CHINA Exiles hope for a new system



The '89 protest leaders are still threatened with arrest.
BEIJING (AP) -- Fifteen years after the bloodshed at Tiananmen Square, exiled student leaders of China's 1989 pro-democracy protests are settled abroad as academics and entrepreneurs. But they nurture one wish above all -- to come home to a new system.
"Living in exile, we have to keep our faith that there will be democracy some day," said Wu'er Kaixi, who gained fame as a pajama-clad hunger-striker who harangued then-Premier Li Peng and now is a political commentator in Taiwan.
Though the protest leaders have built new lives and Chinese society has changed drastically since 1989, communist leaders are still intensely sensitive about the protests that drew thousands to vast Tiananmen Square in the center of Beijing to demand a more open system and an end to corruption.
The government is trying to prevent any commemoration of the 15th anniversary Friday of the military attack on the demonstrators that killed hundreds and perhaps thousands. Activists and relatives of the dead have been detained or ordered out of the Chinese capital.
Labeled as traitors
Now in their 30s, protest leaders who escaped after the crackdown are still labeled traitors and threatened with arrest. Others served prison terms and left China to start over.
Wang Dan, a principal strategist of the protests, spent seven years in prison. Now 35, he is working toward a doctorate at Harvard University with a thesis on Chinese politics and history and the democratic movement in Taiwan, the self-ruled island that had one-party rule in 1989 but is now a thriving ethnic Chinese democracy.
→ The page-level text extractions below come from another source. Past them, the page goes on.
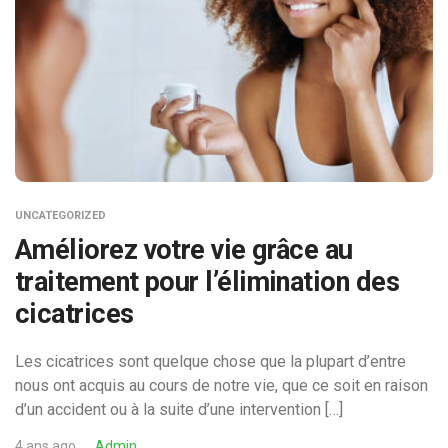
UNCATEGORIZED
Améliorez votre vie grâce au
traitement pour l’élimination des
cicatrices
Les cicatrices sont quelque chose que la plupart d’entre
nous ont acquis au cours de notre vie, que ce soit en raison
d’un accident ou à la suite d’une intervention […]
4 ans ago
Admin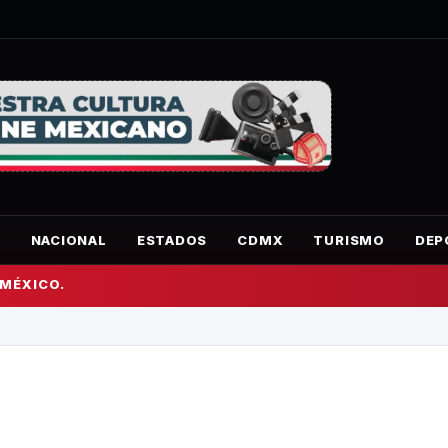
O
NACIONAL
ESTADOS
CDMX
TURISMO
DEP
 MÉXICO.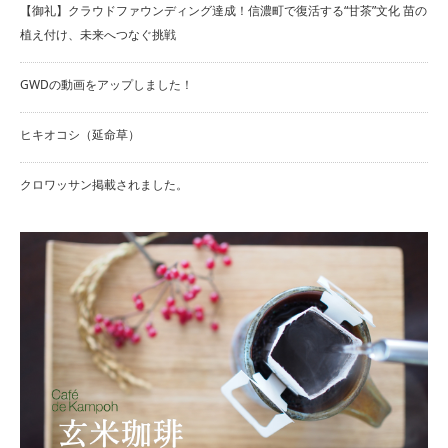
【御礼】クラウドファウンディング達成！信濃町で復活する“甘茶”文化 苗の
植え付け、未来へつなぐ挑戦
GWDの動画をアップしました！
ヒキオコシ（延命草）
クロワッサン掲載されました。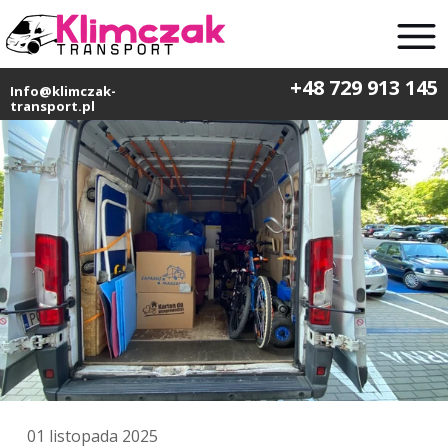
+48 729 913 145
Info@klimczak-
transport.pl
01 listopada 2025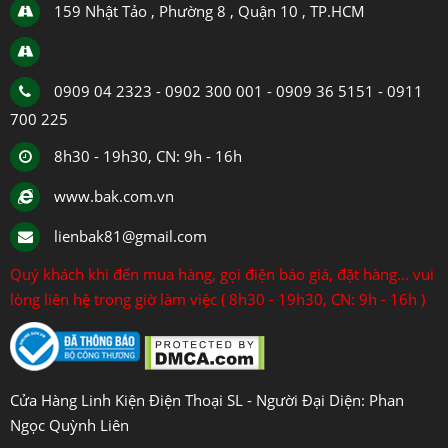
159 Nhật Tảo , Phường 8 , Quận 10 , TP.HCM
0909 04 2323 - 0902 300 001 - 0909 36 5151 - 0911
700 225
8h30 - 19h30, CN: 9h - 16h
www.bak.com.vn
lienbak81@gmail.com
Quý khách khi đến mua hàng, gọi điện báo giá, đặt hàng... vui
lòng liên hệ trong giờ làm việc ( 8h30 - 19h30, CN: 9h - 16h )
Cửa Hàng Linh Kiện Điện Thoại SL - Người Đại Diện: Phan
Ngọc Quỳnh Liên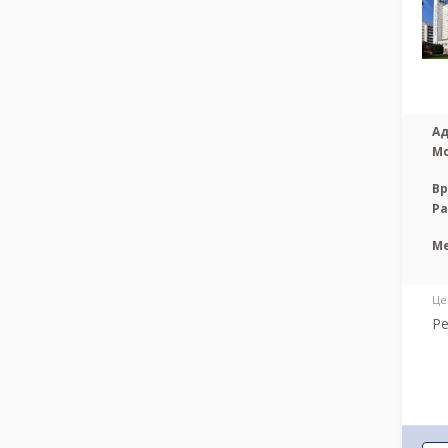
Ад
М
Вр
Р
М
Це
Ре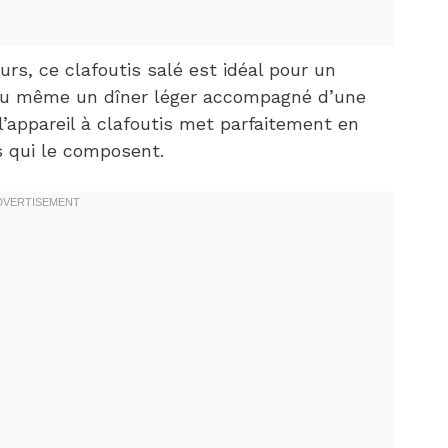
urs, ce clafoutis salé est idéal pour un
 ou même un dîner léger accompagné d’une
l’appareil à clafoutis met parfaitement en
s qui le composent.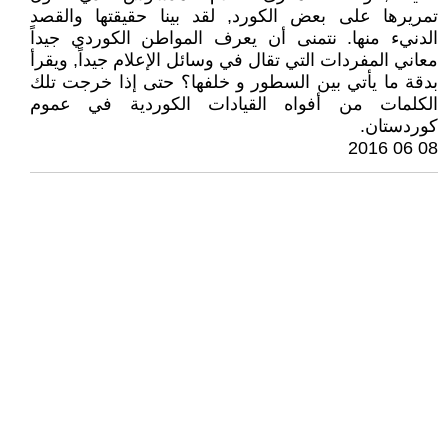
تمريرها على بعض الكورد, لقد بينا حقيقتها والقصد
الدنيء منها. نتمنى أن يعرف المواطن الكوردي جيداً
معاني المفردات التي تقال في وسائل الإعلام جيداً, ويقرأ
بدقة ما يأتي بين السطور و خلفها؟ حتى إذا خرجت تلك
الكلمات من أفواه القيادات الكوردية في عموم
كوردستان.
08 06 2016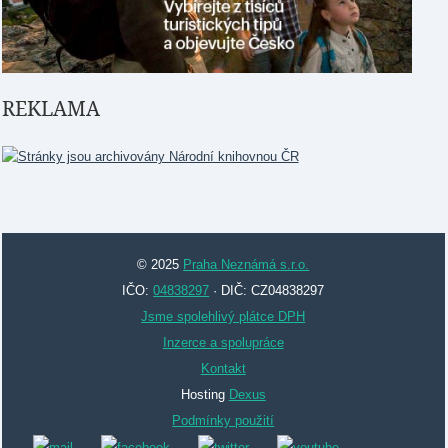
REKLAMA
© 2025
Praha Neznámá s.r.o.
IČO:
04838297
· DIČ: CZ04838297
Jsme spolehlivý plátce DPH
Inzerce a spolupráce
Kontakt
Hosting
Dexus
Podmínky použití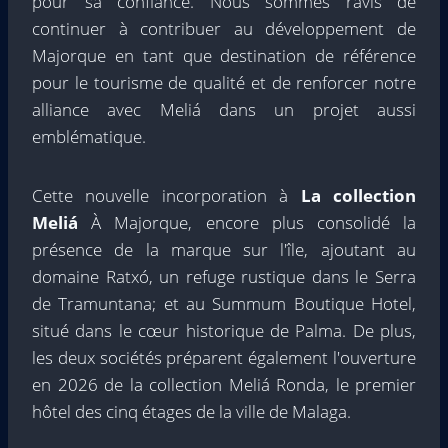
pour sa confiance. Nous sommes ravis de
continuer à contribuer au développement de
Majorque en tant que destination de référence
pour le tourisme de qualité et de renforcer notre
alliance avec Meliá dans un projet aussi
emblématique.
Cette nouvelle incorporation à
La collection
Meliá
À Majorque, encore plus consolidé la
présence de la marque sur l'île, ajoutant au
domaine Ratxó, un refuge rustique dans le Serra
de Tramuntana; et au Summum Boutique Hotel,
situé dans le cœur historique de Palma. De plus,
les deux sociétés préparent également l'ouverture
en 2026 de la collection Meliá Ronda, le premier
hôtel des cinq étages de la ville de Malaga.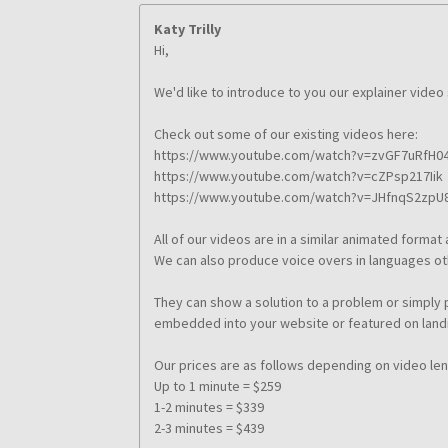
Katy Trilly
Hi,
We'd like to introduce to you our explainer video
Check out some of our existing videos here:
https://www.youtube.com/watch?v=zvGF7uRfH0
https://www.youtube.com/watch?v=cZPsp217Iik
https://www.youtube.com/watch?v=JHfnqS2zpU
All of our videos are in a similar animated form
We can also produce voice overs in languages oth
They can show a solution to a problem or simply
embedded into your website or featured on land
Our prices are as follows depending on video len
Up to 1 minute = $259
1-2 minutes = $339
2-3 minutes = $439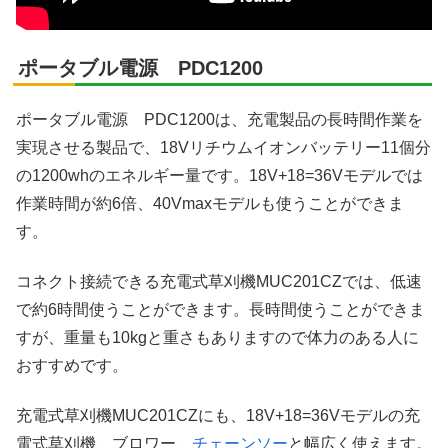
ポータブル電源 PDC1200
ポータブル電源 PDC1200は、充電製品の長時間作業を
実現させる製品で、18Vリチウムイオンバッテリー11個分
の1200whのエネルギー量です。18V+18=36Vモデルでは
作業時間が約6倍、40Vmaxモデルも使うことができま
す。
コネクト接続できる充電式草刈機MUC201CZでは、低速
で約6時間使うことができます。長時間使うことができま
すが、重量も10kgと重さもありますので体力のある人に
おすすめです。
充電式草刈機MUC201CZにも、18V+18=36Vモデルの充
電式草刈機、ブロワー、
チェーンソー
と幅広く使えます。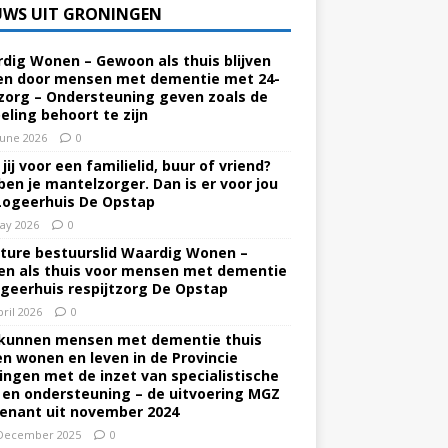
UWS UIT GRONINGEN
dig Wonen – Gewoon als thuis blijven
n door mensen met dementie met 24-
zorg – Ondersteuning geven zoals de
eling behoort te zijn
June 2026
0
jij voor een familielid, buur of vriend?
ben je mantelzorger. Dan is er voor jou
Logeerhuis De Opstap
ay 2026
0
ture bestuurslid Waardig Wonen –
n als thuis voor mensen met dementie
ogeerhuis respijtzorg De Opstap
pril 2026
0
kunnen mensen met dementie thuis
ven wonen en leven in de Provincie
ingen met de inzet van specialistische
 en ondersteuning – de uitvoering MGZ
enant uit november 2024
December 2025
0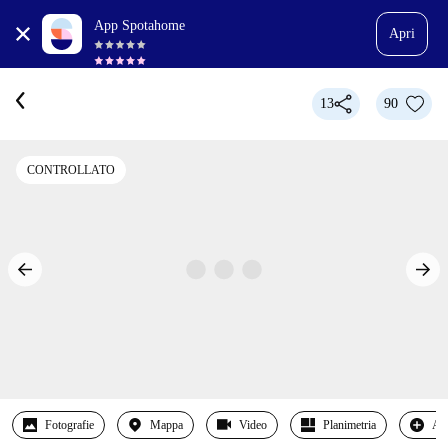
App Spotahome
Apri
13
90
CONTROLLATO
Fotografie
Mappa
Video
Planimetria
Alt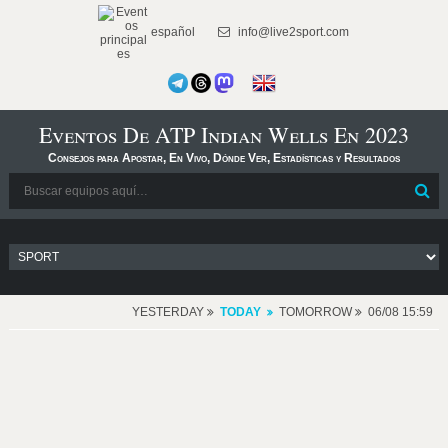
español
info@live2sport.com
Eventos De ATP Indian Wells En 2023
Consejos para Apostar, En Vivo, Dónde Ver, Estadísticas y Resultados
YESTERDAY
TODAY
TOMORROW
06/08 15:59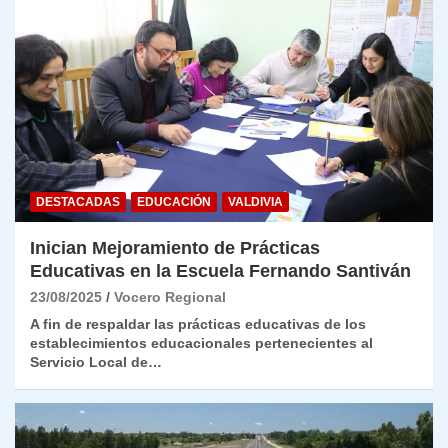
DESTACADAS
EDUCACIÓN
VALDIVIA
Inician Mejoramiento de Prácticas
Educativas en la Escuela Fernando Santiván
23/08/2025
Vocero Regional
A fin de respaldar las prácticas educativas de los
establecimientos educacionales pertenecientes al
Servicio Local de…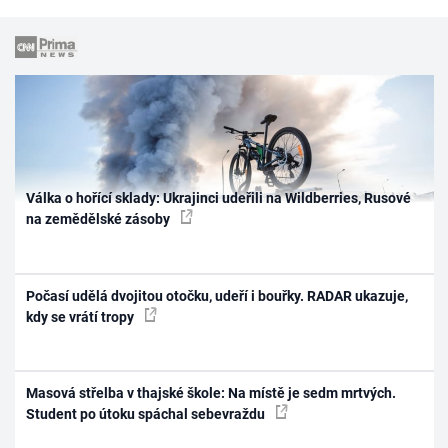
Válka o hořící sklady: Ukrajinci udeřili na Wildberries, Rusové
na zemědělské zásoby
Počasí udělá dvojitou otočku, udeří i bouřky. RADAR ukazuje,
kdy se vrátí tropy
Masová střelba v thajské škole: Na místě je sedm mrtvých.
Student po útoku spáchal sebevraždu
Chai Ling, a student leader known for her impassioned speeches, runs a software firm in the United States. Fellow demonstrator Li Lu heads an American investment company.
Since 1989, the government has carried out changes demanded by the protesters. It scrapped rules that dictated where Chinese could live or work and even whom they could marry. Economic growth has given millions new power over their lives, while Beijing is cracking down on rampant corruption that it once denied existed. Beijing is experimenting with what it calls "village democracy," with nonpartisan local elections that let tens of millions of Chinese pick officials for low-level posts. President Hu Jintao, who took power last year, has called for more "socialist democracy."